Thank you for your insightful comments and suggestions regarding our manuscript. We appreciate the opportunity to refine our work and enhance its contribution to the field. Below, we address each of your recommendations in detail:

  1. Introduction - Contextual Information: We acknowledge your valuable point regarding the lack of contextual information about the Lubelskie Voivodship during the COVID-19 pandemic. In response, we have expanded the introduction to include detailed information about the socio-demographic and occupational profile of the population in the province, as well as the specific public health policies and lockdown measures implemented during the pandemic. We believe this addition provides a more comprehensive background and helps to better contextualize our findings.

  2. Introduction - AI Mention: We agree that the mention of AI in the introduction did not seamlessly connect with the rest of the paper. Accordingly, we have revised the introduction to remove this reference and instead focus more on the external environment in Lublin/Poland, including societal and public health policy aspects.

  3. Methods - Choice of 11-Week Period: The selection of an 11-week period for comparison was intentional and based on the specific timeline of the initial COVID-19 lockdown in Poland. This period captures the immediate and direct impact of the pandemic on trauma admissions. We believe this timeframe offers a focused and relevant snapshot for analysis, providing a clearer understanding of the pandemic's acute effects compared to longer durations like 3 or 6 months, which might dilute the immediate impact.

  4. Exclusion of Limb Traumas: Limb traumas were excluded to maintain a focused scope on the types of injuries most likely to be influenced by the pandemic's lockdown and social restrictions. This exclusion allowed for a more targeted analysis of the impact of these unique conditions on specific trauma types.

  5. Self-inflicted Injuries: Our study did not specifically categorize injuries as self-inflicted, as the primary data source did not reliably differentiate between intentional and unintentional injuries. We acknowledge the importance of this variable, especially given the mental health challenges during the pandemic, and suggest it as an area for future research.

  6. Tables - ICD Codes and Names: We appreciate your suggestion for clarity in our tables. We have revised Table 2 to include both ICD-10 codes and their corresponding injury names, ensuring that readers can easily understand the types of injuries being discussed without referring back to the text.

  7. Changes in Abdominal Injuries in Women: To address your query about the increase in abdominal injuries in women during the pandemic, we have expanded our discussion to provide a more comprehensive explanation. This includes exploring changes in societal dynamics, such as the increased domestic workload and altered daily activities during lockdowns, which likely contributed to the observed shift in injury patterns.

  8. Recommendations for Healthcare Providers and Policymakers: Based on our analysis, we have added specific recommendations or healthcare providers and policymakers in our conclusions section. These recommendations focus on the need for adaptable and resilient healthcare infrastructures, particularly in rural areas. We suggest strategies such as enhancing trauma care systems to be more responsive during public health crises, developing targeted public health messaging and preventive measures, and implementing policies that address the disparities in healthcare access and delivery. Our aim is to provide actionable insights that can help better prepare healthcare systems for future pandemics and similar crises.

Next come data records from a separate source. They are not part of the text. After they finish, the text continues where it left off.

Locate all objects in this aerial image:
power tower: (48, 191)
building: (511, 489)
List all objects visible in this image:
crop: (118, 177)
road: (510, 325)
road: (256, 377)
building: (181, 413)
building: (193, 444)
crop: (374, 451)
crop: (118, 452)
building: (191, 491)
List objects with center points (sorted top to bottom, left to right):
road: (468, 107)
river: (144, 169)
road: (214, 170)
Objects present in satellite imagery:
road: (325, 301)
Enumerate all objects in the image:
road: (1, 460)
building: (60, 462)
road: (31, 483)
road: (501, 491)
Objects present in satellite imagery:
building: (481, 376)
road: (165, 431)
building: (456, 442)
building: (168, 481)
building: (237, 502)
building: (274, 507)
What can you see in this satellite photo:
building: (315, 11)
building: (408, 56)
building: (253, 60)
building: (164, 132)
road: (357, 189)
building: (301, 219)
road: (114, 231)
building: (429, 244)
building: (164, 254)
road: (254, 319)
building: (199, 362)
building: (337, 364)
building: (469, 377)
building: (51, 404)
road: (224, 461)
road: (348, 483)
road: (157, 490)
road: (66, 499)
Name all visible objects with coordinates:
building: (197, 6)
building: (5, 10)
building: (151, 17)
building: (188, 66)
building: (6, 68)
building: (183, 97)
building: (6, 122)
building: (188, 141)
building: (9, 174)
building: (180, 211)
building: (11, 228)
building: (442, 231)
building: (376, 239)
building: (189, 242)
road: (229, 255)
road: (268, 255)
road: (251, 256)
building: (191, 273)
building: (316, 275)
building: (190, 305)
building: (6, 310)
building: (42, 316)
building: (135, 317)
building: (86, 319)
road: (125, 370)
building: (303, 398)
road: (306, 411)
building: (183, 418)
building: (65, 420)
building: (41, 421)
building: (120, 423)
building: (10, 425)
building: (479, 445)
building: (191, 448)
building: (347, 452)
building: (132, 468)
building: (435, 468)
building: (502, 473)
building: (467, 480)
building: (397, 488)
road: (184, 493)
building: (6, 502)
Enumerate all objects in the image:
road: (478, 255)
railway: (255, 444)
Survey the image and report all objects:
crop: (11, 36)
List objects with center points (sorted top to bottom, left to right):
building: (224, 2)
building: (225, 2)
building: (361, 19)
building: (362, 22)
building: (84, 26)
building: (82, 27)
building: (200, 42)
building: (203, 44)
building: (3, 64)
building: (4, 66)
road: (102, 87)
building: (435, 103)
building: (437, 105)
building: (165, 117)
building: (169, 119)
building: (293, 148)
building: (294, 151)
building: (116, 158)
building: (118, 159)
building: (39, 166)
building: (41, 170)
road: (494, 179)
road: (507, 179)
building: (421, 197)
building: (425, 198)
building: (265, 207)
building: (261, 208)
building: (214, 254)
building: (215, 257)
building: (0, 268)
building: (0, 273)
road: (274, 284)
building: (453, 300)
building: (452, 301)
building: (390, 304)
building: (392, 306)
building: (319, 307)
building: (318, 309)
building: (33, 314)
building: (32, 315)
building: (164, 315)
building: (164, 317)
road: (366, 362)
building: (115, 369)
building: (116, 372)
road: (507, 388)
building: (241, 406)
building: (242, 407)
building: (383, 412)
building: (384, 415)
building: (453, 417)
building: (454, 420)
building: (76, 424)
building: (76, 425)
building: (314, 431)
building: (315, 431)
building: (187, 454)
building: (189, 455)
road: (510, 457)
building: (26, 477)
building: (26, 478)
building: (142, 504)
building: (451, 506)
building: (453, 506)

    We trust that these revisions and additions address your concerns and enhance the overall quality and clarity of our manuscript. We are committed to providing a robust and insightful contribution to the understanding of trauma care trends during the COVID-19 pandemic. Your feedback has been invaluable in guiding these improvements, and we look forward to any further suggestions you may have.

    Thank you for your thorough review and constructive comments.